** WHAT IS EXPECTED **
Could you retype all of the entries exactly, without their pictures?
*** Block opens ***
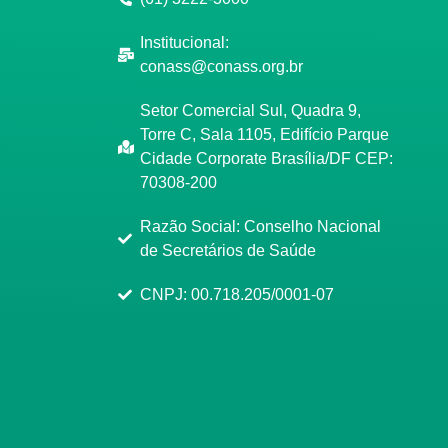
Institucional:
conass@conass.org.br
Setor Comercial Sul, Quadra 9,
Torre C, Sala 1105, Edifício Parque
Cidade Corporate Brasília/DF CEP:
70308-200
Razão Social: Conselho Nacional
de Secretários de Saúde
CNPJ: 00.718.205/0001-07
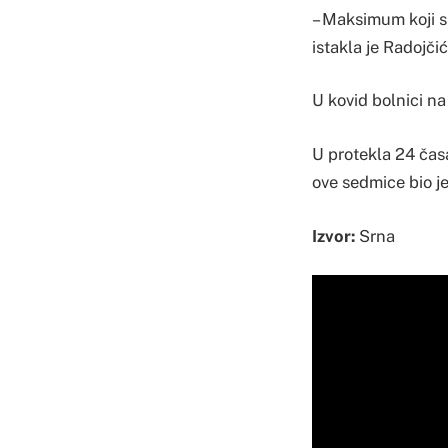
– Maksimum koji sm
istakla je Radojčić
U kovid bolnici na
U protekla 24 časa
ove sedmice bio je
Izvor:
Srna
*** Block closes ***
** RESPONSE TO THIS TASK **
Institucional:
conass@conass.org.br
Setor Comercial Sul, Quadra 9,
Torre C, Sala 1105, Edifício Parque
Cidade Corporate Brasília/DF CEP:
70308-200
Razão Social: Conselho Nacional
de Secretários de Saúde
CNPJ: 00.718.205/0001-07
– Maksimum koji sm
istakla je Radojčić
U kovid bolnici na
U protekla 24 časa
ove sedmice bio je
Izvor:
Srna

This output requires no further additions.